ABSTRACT
Despite tremendous advances in treatment of HIV/AIDS and the decrease of HIV incidence, the overall infected
population continues to grow. Progress on prevention of HIV transmission remains far too slow. It is estimated
that 20% of new HIV infections are due to transmission from unaware infected individuals. Hence, early detection
of HIV is particularly important for lowering transmission rates. To this end, extending testing accessibility beyond
clinical settings through self-tests is highly desirable. HIV self-testing is a process in which an individual who
wants to know his/her HIV status collects a specimen, performs the test, and interprets the result in private.
Current HIV self-testing technologies include rapid protein tests and nucleic acid tests. The suboptimal sensitivity
of current protein tests can only support antibody detection and will miss a significant portion of acute infections.
Although nucleic acid tests can reach lower detection limit through amplification technologies such as PCR, they
will miss the information that antigens can provide. Most current research efforts on HIV self-testing are focused
on nucleic acid tests. However, there is no evidence showing that HIV RNA appears ahead of antigen. The major
technological challenge for antigen detection is that proteins cannot be amplified like nucleic acids, leading to
the widely held belief that antigen tests are relatively insensitive and therefore have a limited clinical utility.

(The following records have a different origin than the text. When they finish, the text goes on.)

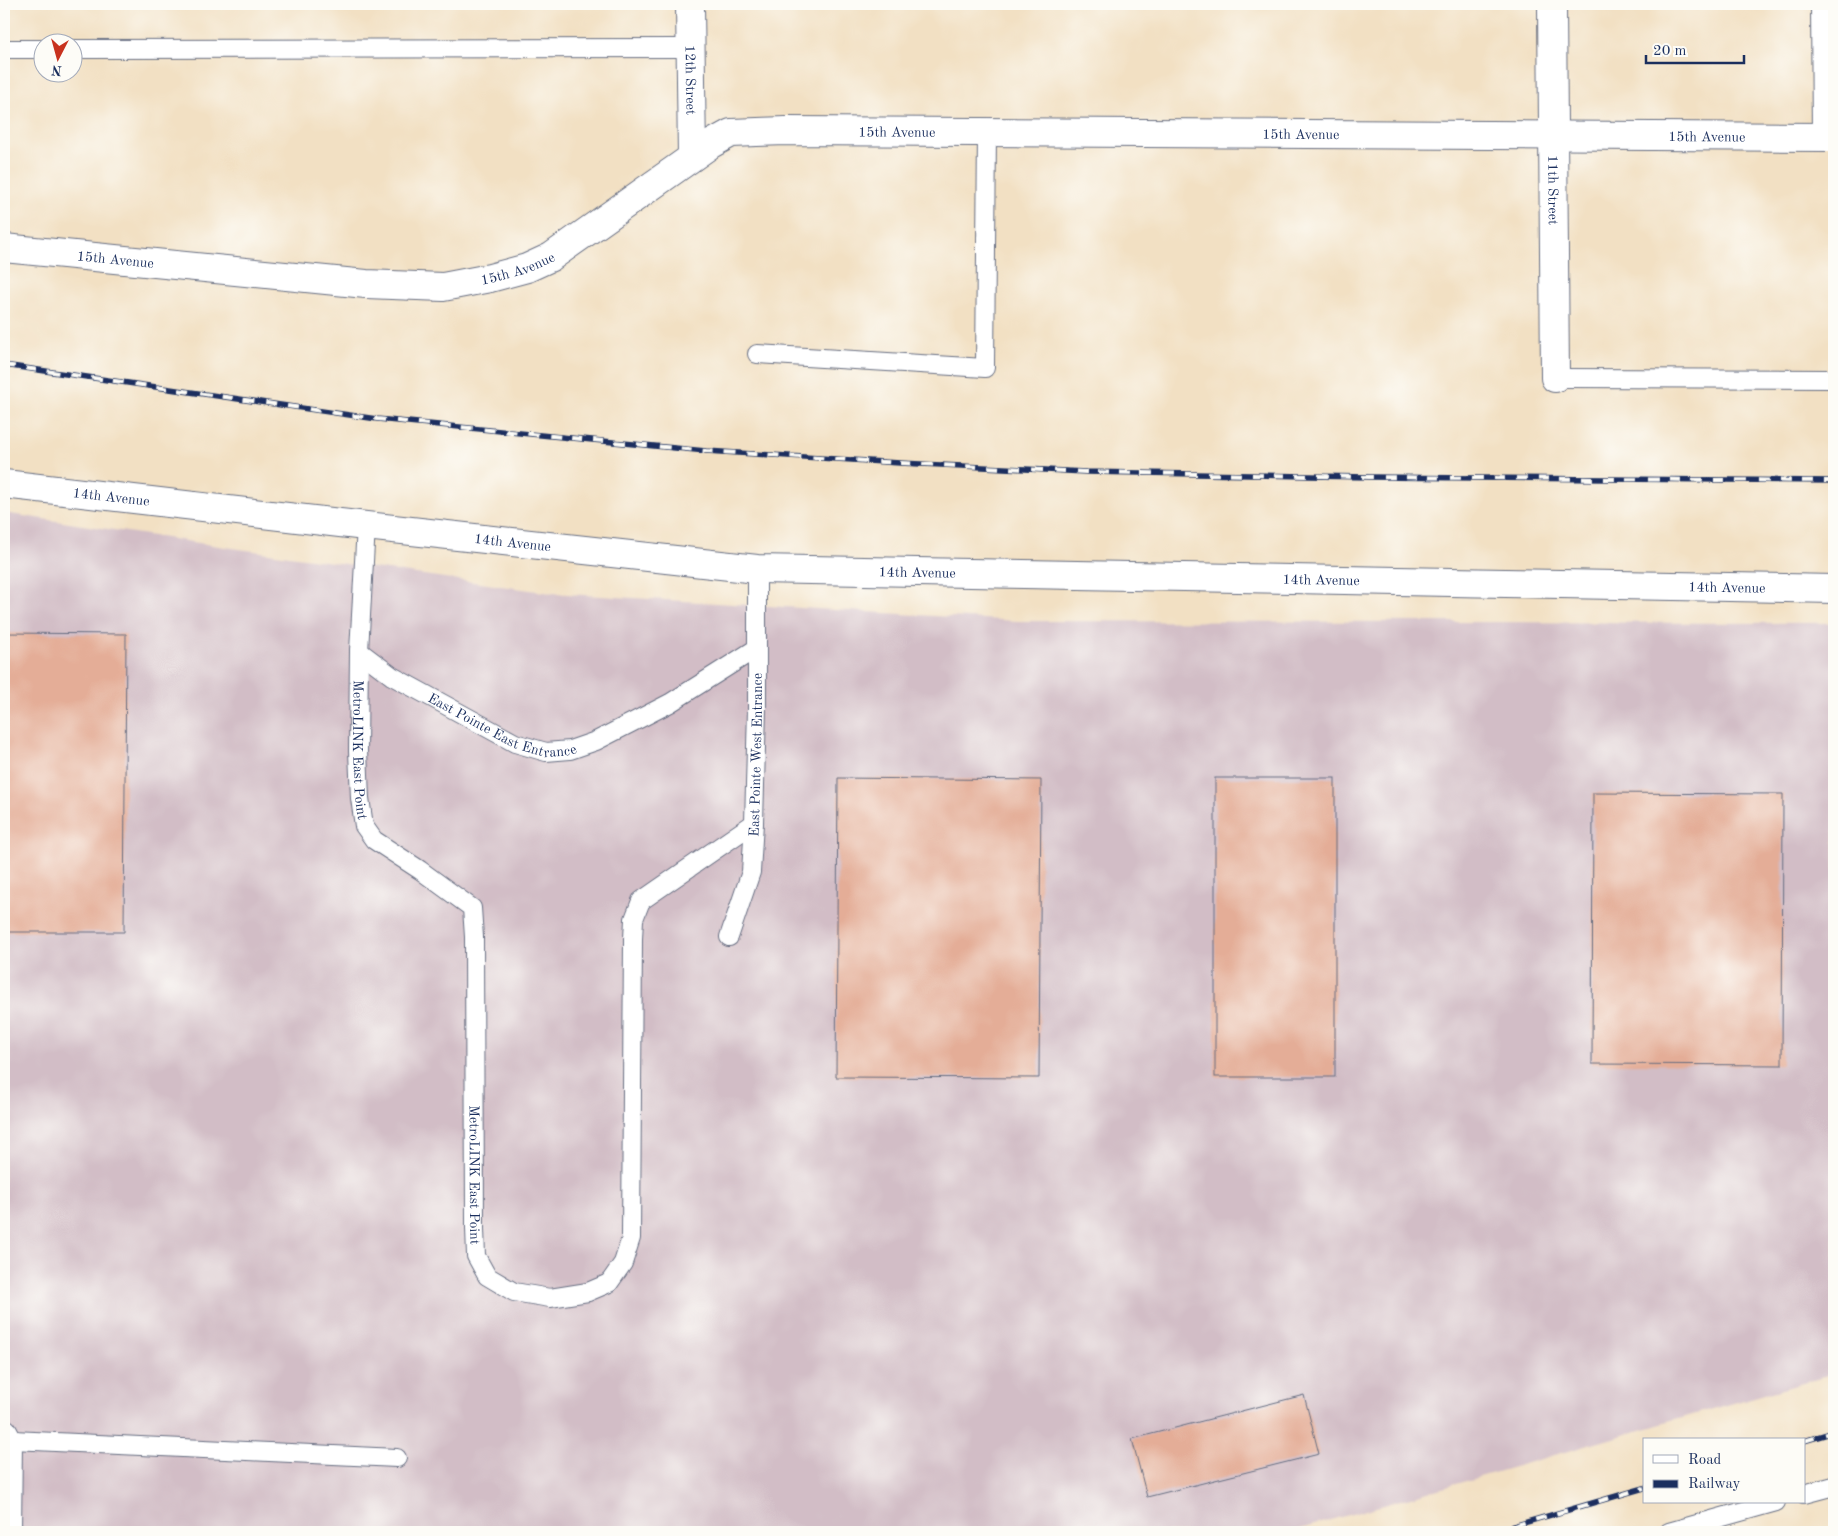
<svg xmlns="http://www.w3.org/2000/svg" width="1838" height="1536" viewBox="0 0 1838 1536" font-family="'Old Standard TT',serif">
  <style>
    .industrial { fill: #d2bdc6 }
    .building { fill: #e4ad97 }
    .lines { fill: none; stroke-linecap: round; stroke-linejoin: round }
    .lane-casing { stroke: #666d81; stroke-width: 20 }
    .street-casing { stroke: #666d81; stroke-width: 30 }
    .secondary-casing { stroke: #666d81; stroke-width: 30 }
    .lane { stroke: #fff; stroke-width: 18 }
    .street { stroke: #fff; stroke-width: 28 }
    .secondary { stroke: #fff; stroke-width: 28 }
    .rail-casing { stroke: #1b2f5e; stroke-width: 5.5 }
    .rail { stroke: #fdfcf7; stroke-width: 4; stroke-dasharray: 11; stroke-linecap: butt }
    .labels { text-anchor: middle; stroke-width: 4; stroke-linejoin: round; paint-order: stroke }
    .street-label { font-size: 14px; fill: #1b2f5e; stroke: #fdfcf7 }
  </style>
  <rect width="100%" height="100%" fill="#fdfcf7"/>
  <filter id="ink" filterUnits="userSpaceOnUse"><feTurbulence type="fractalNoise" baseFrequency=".02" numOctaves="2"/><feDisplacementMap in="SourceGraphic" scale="10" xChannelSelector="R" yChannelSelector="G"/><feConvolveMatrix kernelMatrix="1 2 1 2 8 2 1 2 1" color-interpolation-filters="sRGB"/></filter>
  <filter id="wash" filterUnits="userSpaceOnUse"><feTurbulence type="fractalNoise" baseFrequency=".0096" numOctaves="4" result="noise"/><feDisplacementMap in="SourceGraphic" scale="20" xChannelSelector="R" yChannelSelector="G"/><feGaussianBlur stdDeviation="1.12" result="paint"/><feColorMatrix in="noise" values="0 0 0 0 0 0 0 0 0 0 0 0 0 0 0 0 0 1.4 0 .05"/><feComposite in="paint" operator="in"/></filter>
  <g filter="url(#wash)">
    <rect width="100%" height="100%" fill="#f2e0c3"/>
    <path class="industrial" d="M 4,513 L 225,547 L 551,593 L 1017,621 L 1834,623 L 1834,1374 L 1290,1532 L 4,1532 Z"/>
    <g id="blocks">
      <g class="building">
        <path d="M 4,633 L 126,634 L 124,932 L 4,932 Z"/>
        <path d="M 838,778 L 1041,780 L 1039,1078 L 836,1077 Z"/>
        <rect x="1215" y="778" width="120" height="299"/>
        <path d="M 1593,793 L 1783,794 L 1782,1065 L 1592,1064 Z"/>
        <path d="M 1304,1395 L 1319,1454 L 1147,1497 L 1132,1439 Z"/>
      </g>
    </g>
  </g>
  <g filter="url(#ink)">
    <use href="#blocks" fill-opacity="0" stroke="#666d81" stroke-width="1"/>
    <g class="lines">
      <defs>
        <g id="lane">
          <path d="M 1820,4 L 1821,137"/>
          <path d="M 4,49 L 42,49"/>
          <path d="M 72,49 L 691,48"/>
          <path d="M 757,354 L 985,368 L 987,132"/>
          <path d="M 1555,378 L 1834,379"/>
          <path id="s1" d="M 366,526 L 359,651 L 358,751 L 360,798 L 364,826 L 374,840 L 420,870 L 472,908 L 474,937 L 475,1228 L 476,1256 L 487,1276 L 514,1292 L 550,1298 L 588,1292 L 609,1283 L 623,1263 L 631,1238 L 633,939 L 634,919 L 641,901 L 754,823"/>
          <path id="s2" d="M 359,651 L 392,676 L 515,743 L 546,752 L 570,750 L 596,741 L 670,703 L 757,648"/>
          <path id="s3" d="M 729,937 L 751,872 L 754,823 L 757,709 L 757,569"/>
          <path d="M 4,1427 L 7,1429 L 13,1440 L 12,1532"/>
          <path d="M 13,1440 L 397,1458"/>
          <path d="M 1804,1494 L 1834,1486"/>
          <path d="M 1669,1532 L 1776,1502"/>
        </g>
        <g id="street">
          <path id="s4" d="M 690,4 L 692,157"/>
          <path id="s5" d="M 1552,4 L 1555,378"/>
          <path id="s6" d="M 4,484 L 366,526 L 757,569 L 1834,589"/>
        </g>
        <g id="secondary">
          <path id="s7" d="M 4,248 L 366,284 L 443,287 L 490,278 L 527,268 L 551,257 L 711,144 L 731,133 L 786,131 L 1834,137"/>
        </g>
      </defs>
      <use href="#lane" class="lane-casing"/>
      <use href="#street" class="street-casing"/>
      <use href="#secondary" class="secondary-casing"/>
      <use href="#lane" class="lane"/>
      <use href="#street" class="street"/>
      <use href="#secondary" class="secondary"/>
      <defs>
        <g id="rail">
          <path d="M 4,365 L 377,419 L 706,451 L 900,463 L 1086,472 L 1369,477 L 1834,481"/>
          <path d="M 1804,1441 L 1834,1432"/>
          <path d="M 1493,1532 L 1644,1488"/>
        </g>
      </defs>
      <use href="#rail" class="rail-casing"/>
      <use href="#rail" class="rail"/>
    </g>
  </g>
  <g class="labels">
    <g class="street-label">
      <text dy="5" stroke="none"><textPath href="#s4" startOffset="76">12th Street</textPath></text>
      <text dy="5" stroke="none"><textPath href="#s7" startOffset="938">15th Avenue</textPath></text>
      <text dy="5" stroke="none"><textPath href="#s7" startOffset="1342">15th Avenue</textPath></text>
      <text dy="5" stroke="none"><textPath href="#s7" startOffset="1748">15th Avenue</textPath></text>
      <text dy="5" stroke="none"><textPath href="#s5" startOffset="186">11th Street</textPath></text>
      <text dy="5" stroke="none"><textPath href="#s7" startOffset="112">15th Avenue</textPath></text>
      <text dy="5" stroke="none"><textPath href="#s7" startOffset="518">15th Avenue</textPath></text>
      <text dy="5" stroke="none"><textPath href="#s6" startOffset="108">14th Avenue</textPath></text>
      <text dy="5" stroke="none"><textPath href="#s6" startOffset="512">14th Avenue</textPath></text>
      <text dy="5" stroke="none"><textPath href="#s6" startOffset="918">14th Avenue</textPath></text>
      <text dy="5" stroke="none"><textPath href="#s6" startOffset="1322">14th Avenue</textPath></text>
      <text dy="5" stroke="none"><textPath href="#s6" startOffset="1728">14th Avenue</textPath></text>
      <text dy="5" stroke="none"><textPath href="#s2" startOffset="164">East Pointe East Entrance</textPath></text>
      <text dy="5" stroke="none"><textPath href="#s1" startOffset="224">MetroLINK East Point</textPath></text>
      <text dy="5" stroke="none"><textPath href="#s3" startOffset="186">East Pointe West Entrance</textPath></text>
      <text dy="5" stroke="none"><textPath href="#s1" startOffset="704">MetroLINK East Point</textPath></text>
    </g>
  </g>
  <rect width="1838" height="1536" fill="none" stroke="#fdfcf7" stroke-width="20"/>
  <rect x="1643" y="1438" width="162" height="65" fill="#fdfcf7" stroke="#a3aaba"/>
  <rect x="1653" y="1455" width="25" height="8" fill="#ffffff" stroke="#a3aaba"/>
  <text x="1688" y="1464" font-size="15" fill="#1b2f5e">Road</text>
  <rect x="1653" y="1480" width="25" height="8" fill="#1b2f5e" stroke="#a3aaba"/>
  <text x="1688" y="1488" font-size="15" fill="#1b2f5e">Railway</text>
  <g transform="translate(58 58) rotate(186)"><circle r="24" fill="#fdfcf7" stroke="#a3aaba"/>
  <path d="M0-4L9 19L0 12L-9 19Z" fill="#c8321e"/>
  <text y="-8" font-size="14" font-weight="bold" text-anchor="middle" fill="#1b2f5e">N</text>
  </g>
  <path d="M1646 55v8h98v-8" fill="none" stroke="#1b2f5e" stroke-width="2.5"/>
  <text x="1653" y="55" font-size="15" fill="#1b2f5e" stroke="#fdfcf7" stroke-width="4" paint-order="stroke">20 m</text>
</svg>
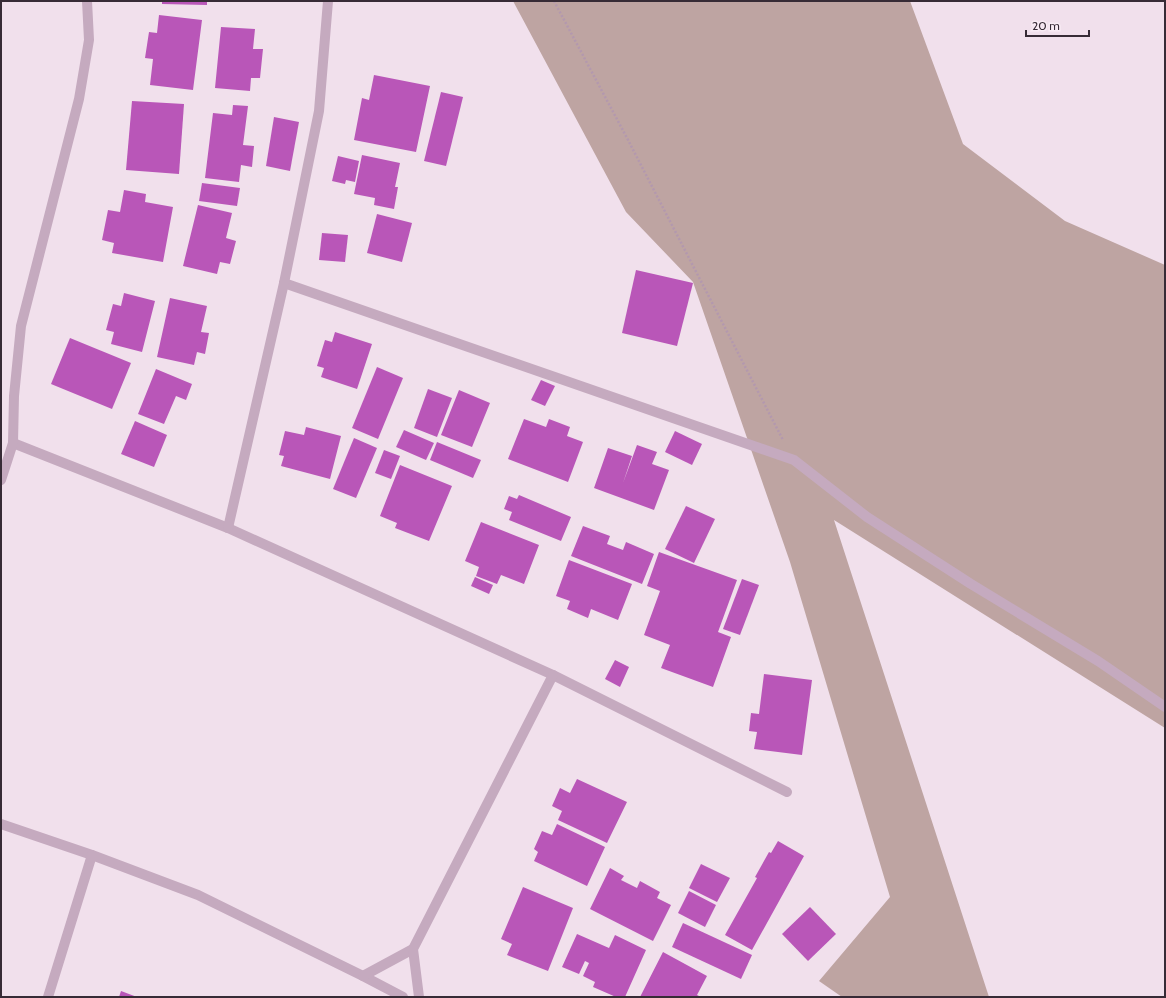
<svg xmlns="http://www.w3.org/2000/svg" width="1166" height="998" viewBox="0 0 1166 998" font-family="Cabin,sans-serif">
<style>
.green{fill:#bea4a2}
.building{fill:#b956b8}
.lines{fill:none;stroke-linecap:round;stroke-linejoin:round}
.path{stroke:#b398ae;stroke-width:2.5;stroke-dasharray:2 2;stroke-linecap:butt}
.minor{stroke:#c5aabf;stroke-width:10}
</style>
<rect width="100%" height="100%" fill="#f1e0ec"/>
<polygon class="green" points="513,1 910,1 963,144 1065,221 1165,265 1165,728 834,520 989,997 842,997 819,981 890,897 790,562 693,282 626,212"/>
<g class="building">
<polygon points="162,1 207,1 207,5 162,4"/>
<polygon points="159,15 202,20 193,90 150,85 153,59 145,58 149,32 157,33"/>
<polygon points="221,27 255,29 253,49 263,49 260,78 251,78 250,91 215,88"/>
<polygon points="374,75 430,86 416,152 354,140 362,98 369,100"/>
<polygon points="441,92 463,97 446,166 424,161"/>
<polygon points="132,101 184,104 179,174 126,170"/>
<polygon points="233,105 248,106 243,145 254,146 252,167 241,165 239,182 205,178 213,113 232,115"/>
<polygon points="274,117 299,122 290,171 266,166"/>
<polygon points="362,155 400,163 395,187 398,187 394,209 374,205 375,198 354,194"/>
<polygon points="338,156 359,161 355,182 346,180 345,184 332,181"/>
<polygon points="202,183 240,188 237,206 199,201"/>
<polygon points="124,190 146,194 145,202 173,207 163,262 112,253 114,243 102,240 108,210 120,212"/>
<polygon points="198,205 232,213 226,238 236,241 230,264 220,262 217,274 183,266"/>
<polygon points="377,214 412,223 402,262 367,253"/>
<polygon points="322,233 348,235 345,262 319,260"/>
<polygon points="636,270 693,283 677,346 622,333"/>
<polygon points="124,293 155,301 142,352 111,344 114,332 106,330 113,304 121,306"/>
<polygon points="170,298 207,306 201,332 209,333 205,354 197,352 194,365 157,357"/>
<polygon points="335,332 372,344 357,389 321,377 324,368 317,366 325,340 332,342"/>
<polygon points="70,338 131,363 112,409 51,384"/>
<polygon points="377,367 403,378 378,439 352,428"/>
<polygon points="156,369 192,384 186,400 176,396 164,424 138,414"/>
<polygon points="541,380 555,386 545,406 531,400"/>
<polygon points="428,389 452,398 437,437 414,428"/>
<polygon points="459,390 490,403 472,447 441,435"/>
<polygon points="524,419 546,427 549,419 570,427 567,436 583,442 568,482 508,459"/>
<polygon points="135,421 167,435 154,467 121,454"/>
<polygon points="306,427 341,436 330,479 281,466 284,456 279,455 285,431 304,435"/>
<polygon points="404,430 434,443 426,460 396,447"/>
<polygon points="675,431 702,444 692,465 665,452"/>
<polygon points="354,438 377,448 356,498 333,489"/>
<polygon points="437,442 481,460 473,478 430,460"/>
<polygon points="637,445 657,452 652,464 669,470 654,510 594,488 608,448 632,456 623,483"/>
<polygon points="384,450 400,456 391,479 375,473"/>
<polygon points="400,465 452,486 429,541 395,528 397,523 380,516"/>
<polygon points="519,495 571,517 561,541 509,520 512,512 504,509 509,496 517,499"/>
<polygon points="686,506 715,519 694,563 665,549"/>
<polygon points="481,522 539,545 524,584 501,575 497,584 476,576 479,567 465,561"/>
<polygon points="583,526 610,536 607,544 623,550 626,542 654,554 642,584 571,556"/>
<polygon points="659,552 737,580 718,632 731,637 713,687 661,668 670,645 644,635 660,591 647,586"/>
<polygon points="569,560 632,584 618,620 591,609 588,618 567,609 570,601 556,596"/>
<polygon points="475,577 493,585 489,594 471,586"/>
<polygon points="742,579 759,585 740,635 723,629"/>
<polygon points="615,660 629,667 620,687 605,679"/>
<polygon points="764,674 812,680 802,755 754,749 757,732 749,731 751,713 759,714"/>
<polygon points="577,779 627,802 607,843 558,820 562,811 552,806 560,788 570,793"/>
<polygon points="557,824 605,847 587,886 534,861 538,852 534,849 542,831 552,835"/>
<polygon points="778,841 804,856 752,950 725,935 757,878 755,877 769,852 771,853"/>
<polygon points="701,864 730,878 717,902 689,888"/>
<polygon points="610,868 624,876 621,880 637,888 640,881 660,892 657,898 671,905 653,941 590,909"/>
<polygon points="523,887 573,908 548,971 507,955 512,944 501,939"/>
<polygon points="689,891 716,905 705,927 678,913"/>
<polygon points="810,907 836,934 808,961 782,934"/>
<polygon points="683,923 752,955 741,979 672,947"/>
<polygon points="577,934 609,948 615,935 646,950 625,997 616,997 593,987 595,982 583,976 589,963 585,961 579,974 562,967"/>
<polygon points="663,952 707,976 697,995 701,997 640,997"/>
<polygon points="121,991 137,997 119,997"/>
</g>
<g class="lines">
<polyline class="path" points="554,1 627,138 783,440"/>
<g class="minor">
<polyline points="284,283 794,460 867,517 971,584 1098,661 1165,707"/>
<polyline points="13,443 228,528 553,675 787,792"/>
<polyline points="1,480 13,443 14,396 21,326 79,99 89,40 87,1"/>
<polyline points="228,528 284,283 319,111 328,1"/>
<polyline points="1,824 92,855 198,895 363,976 403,997"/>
<polyline points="363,976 413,949"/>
<polyline points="48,997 92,855"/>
<polyline points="419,997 413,949 553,675"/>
</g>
</g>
<rect width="1166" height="998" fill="none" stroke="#372b36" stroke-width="4"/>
<path d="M1026 30v6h63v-6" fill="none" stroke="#372b36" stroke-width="2"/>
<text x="1032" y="30" font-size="12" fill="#372b36" stroke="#f9ecf5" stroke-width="3" paint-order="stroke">20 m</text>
</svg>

We previously demonstrated a click chemistry amplified nanopore (CAN) assay method for ultrasensitive antigen
quantification. This assay achieved 0.5 pg/ml detection limit for HIV-1 p24 antigen and demonstrated reliable
detection in clinical samples from patients missed by nucleic acid and/or ELISA assays. Quantitative p24 results
from this method also indicated correlation between p24 and viral load, suggesting potential use for monitoring
antiretroviral therapy adherence to minimize treatment failure. Based on the CAN assay, this project aims to
develop an ultrasensitive quantitative HIV-1 p24 antigen self-test to improve early detection of acute infections
and monitoring treatment efficacy. The test will be based on a streamlined automatic device including a cost-
effective microfluidic chip for sample preparation and a nanopore reader for laypersons to test themselves using
fingerprick blood. The R61 phase will develop a self-testing device for quantification of HIV-1 p24 antigen at = 2
pg/ml in whole blood to support detection of acute infection and treatment failure. The R33 phase will perform a
clinical evaluation at the Prisma Health Immunology Center to assess the performance, usability, and
acceptability of the self-testing device. Through innovations in click chemistry amplified nanopore detection and
microfluidic sample preparation, we anticipate the test would be able to quantify HIV-1 p24 antigen at as low as
0.5 pg/ml directly from 100µl or less finger prick blood and establish correlation between p24 and viral load levels.
If successfully developed and validated, this CAN self-testing device should enable routine HIV self-testing as
simple as a blood sugar test at home to support global HIV diagnostic and therapeutic efforts.